As a powerful cytokine related to inflammation, autoimmunity, apoptosis, and chemotaxis, Galectin-3 is involved in several metabolic abnormalities, mainly in diabetes and diabetic complications (Fig. 1). A large number of clinical studies have shown that Galectin-3 is related to the occurrence of diabetes and its complications. The main conclusion is that the level of serum Galectin-3 is higher in patients with diabetes and its complications.

Fig. 1
figure 1

The role of galectin-3 in diabetes. In type 1 diabetes, macrophage-derived Galectin-3 participates in β cell death by recruiting and activating innate immune cells, including neutrophils and macrophages, to islets; In type 2 diabetes, Galectin-3 directly interacted with insulin receptor, impaired the major steps of insulin signaling pathway, inducing cellular insulin resistance in adipose tissue, liver and muscle

There are also a large number of animal experiments revealing that Galectin-3 promotes the inflammation of pancreatic islet β cells and insulin target organs, leading to pancreatic β cell failure and insulin resistance, which in turn leads to diabetes.

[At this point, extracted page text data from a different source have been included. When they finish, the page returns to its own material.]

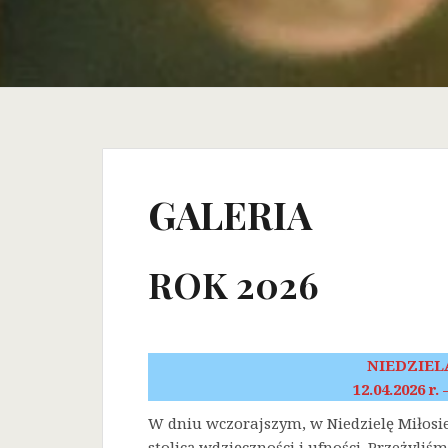
GALERIA
ROK 2026
NIEDZIEL
12.04.2026 r.
W dniu wczorajszym, w Niedzielę Miłosi
stolicą wdzięczności i ufności. Przeżyli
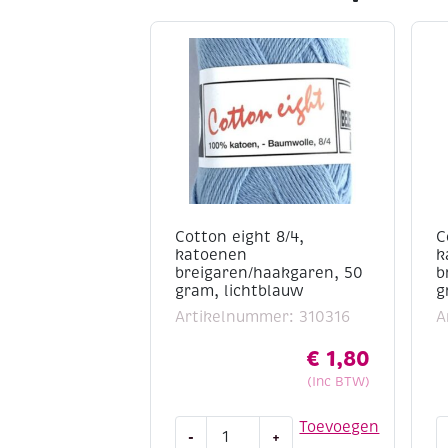
Cotton eight 8/4,
C
katoenen
k
breigaren/haakgaren, 50
b
gram, lichtblauw
g
Artikelnummer: 310316
A
€
1,80
(Inc BTW)
Cotton
C
Toevoegen
-
+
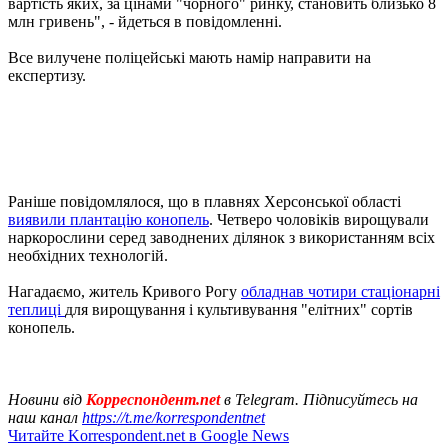
вартість яких, за цінами "чорного" ринку, становить близько 8
млн гривень", - йдеться в повідомленні.
Все вилучене поліцейські мають намір направити на
експертизу.
Раніше повідомлялося, що в плавнях Херсонської області
виявили плантацію конопель
. Четверо чоловіків вирощували
наркорослини серед заводнених ділянок з використанням всіх
необхідних технологій.
Нагадаємо, житель Кривого Рогу
обладнав чотири стаціонарні
теплиці
для вирощування і культивування "елітних" сортів
конопель.
Новини від
Корреспондент.net
в Telegram. Підписуйтесь на
наш канал
https://t.me/korrespondentnet
Читайте Korrespondent.net в Google News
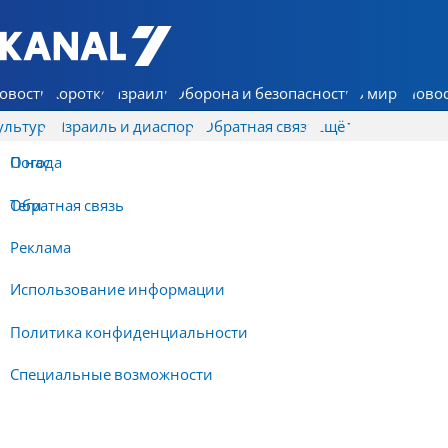
7 КАНАЛ - Аруц Шева
овости
Коротко
Израиль
Оборона и безопасность
В мире
Новос
ультура
Израиль и диаспора
Обратная связь
Ещё
О нас
Погода
Обратная связь
Теги
Реклама
Использование информации
Политика конфиденциальности
Специальные возможности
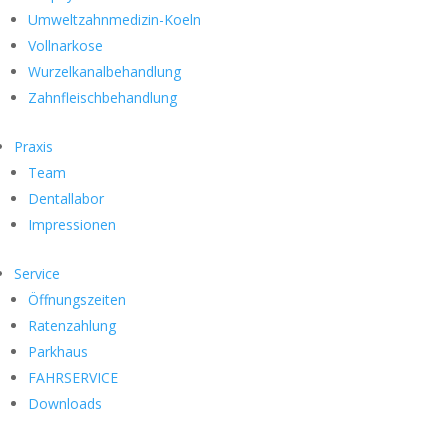
Umweltzahnmedizin-Koeln
Vollnarkose
Wurzelkanalbehandlung
Zahnfleischbehandlung
Praxis
Team
Dentallabor
Impressionen
Service
Öffnungszeiten
Ratenzahlung
Parkhaus
FAHRSERVICE
Downloads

According to existing evidence, Galectin-3 inhibitors such as TD139 can reduce the expression of Galectin-3, thereby improving diabetes and its complications. However, whether Galectin-3 can be used in clinical medicine still needs to be resolved.

To fill in the current gaps, the following research including: 1) To further clarify the specific mechanism of Galectin-3 in diabetes and remove obstacles for clinical research. 2) To develop safe and effective Galectin-3 inhibitors for the prevention and treatment of diabetes are warrant.